What’s up with attendance in Ottawa and St. Louis?

Jason Kay
Columbus Blue Jackets v Ottawa Senators

According to reports, the Ottawa Senators yesterday had their worst-attended home game since 2004 when their afternoon 4-1 loss to the Columbus Blue Jackets drew an announced crowd of 15,535.

The weak turnout comes on the heels of a piece by the Ottawa Sun’s Bruce Garrioch that analyzes the downturn in seats sold at Canadian Tire Centre. The Sens, according to figures assembled by espn.com, rank 20th among the 30 NHL clubs in terms of percentage capacity, by far the lowest of the Canadian franchises.

Team president Cyril Leeder tells Garrioch that in spite of this, revenues are up, thanks to a handful of factors, including a more lucrative TV deal, fewer 2-for-1s, giveaways and discounts. This drives up the average return on each ticket sold. We’ll take Leeder’s word for it, but we also know the Sens are still offering discounts; we’ve seen the emailed offers distributed to local businesses.

We also know the NHL remains a gate-driven league. While some TV and ancillary revenues have grown in recent years, eyeballs at the rinks are what fuels a major portion of hockey-related income. That, combined with a team struggling to find its identity this season, playing in a rink in deep suburbia, owned by a man who has claimed substantial losses in recent years, makes Ottawa a market to watch.

Similarly, the St. Louis Blues’ attendance numbers are a red flag. THN’s pre-season pick to the win the Stanley Cup, the Blues have lost just once in regulation at home and have the league’s second best goal differential at plus-20 (behind only San Jose). They play a high-tempo, physical style that should engage spectators, yet they are averaging just 16,547 at Scottrade Center, filling the building to 86.4 percent capacity. That’s eighth-worst in the league. And they didn’t sell out any of their three playoff games last season.
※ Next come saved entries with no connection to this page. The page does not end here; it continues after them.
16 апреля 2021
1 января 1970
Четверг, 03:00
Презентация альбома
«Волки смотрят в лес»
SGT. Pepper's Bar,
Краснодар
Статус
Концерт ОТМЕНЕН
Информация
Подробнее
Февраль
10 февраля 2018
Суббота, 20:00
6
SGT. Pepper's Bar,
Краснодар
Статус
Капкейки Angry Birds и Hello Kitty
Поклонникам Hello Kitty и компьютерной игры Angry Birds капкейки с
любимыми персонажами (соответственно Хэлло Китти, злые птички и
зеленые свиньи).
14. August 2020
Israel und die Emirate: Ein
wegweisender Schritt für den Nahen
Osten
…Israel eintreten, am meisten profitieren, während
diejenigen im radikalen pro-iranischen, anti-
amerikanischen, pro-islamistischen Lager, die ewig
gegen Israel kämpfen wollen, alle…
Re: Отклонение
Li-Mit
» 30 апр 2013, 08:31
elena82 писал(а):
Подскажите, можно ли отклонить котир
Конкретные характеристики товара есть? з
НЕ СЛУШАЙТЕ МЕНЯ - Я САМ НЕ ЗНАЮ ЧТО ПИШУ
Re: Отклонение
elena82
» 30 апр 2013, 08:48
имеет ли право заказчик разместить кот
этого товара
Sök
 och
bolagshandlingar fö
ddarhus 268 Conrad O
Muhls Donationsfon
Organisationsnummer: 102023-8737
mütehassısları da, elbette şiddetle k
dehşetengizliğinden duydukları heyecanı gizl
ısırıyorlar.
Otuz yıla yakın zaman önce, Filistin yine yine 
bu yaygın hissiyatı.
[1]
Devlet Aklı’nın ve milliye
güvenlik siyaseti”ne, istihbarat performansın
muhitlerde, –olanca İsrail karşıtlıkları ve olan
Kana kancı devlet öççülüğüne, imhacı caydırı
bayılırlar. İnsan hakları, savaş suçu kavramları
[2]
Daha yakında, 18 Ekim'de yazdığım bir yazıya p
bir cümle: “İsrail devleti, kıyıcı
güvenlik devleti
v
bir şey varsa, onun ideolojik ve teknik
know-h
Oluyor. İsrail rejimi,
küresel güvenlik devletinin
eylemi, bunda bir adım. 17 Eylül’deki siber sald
What gives? Perhaps the St. Louis Cardinals’ MLB playoff run stole a portion of the audience. Maybe the Blues lack of a marquee name – a true offensive star in the Crosby/Ovechkin/Stamkos mold – is a buzz-kill. Maybe the franchise’s lack of playoff success (no Cups, three Cup final appearances, but none since 1970) has them cynical in the Show Me State.

Whatever the case, the town’s apathy to its hockey team is noticeable.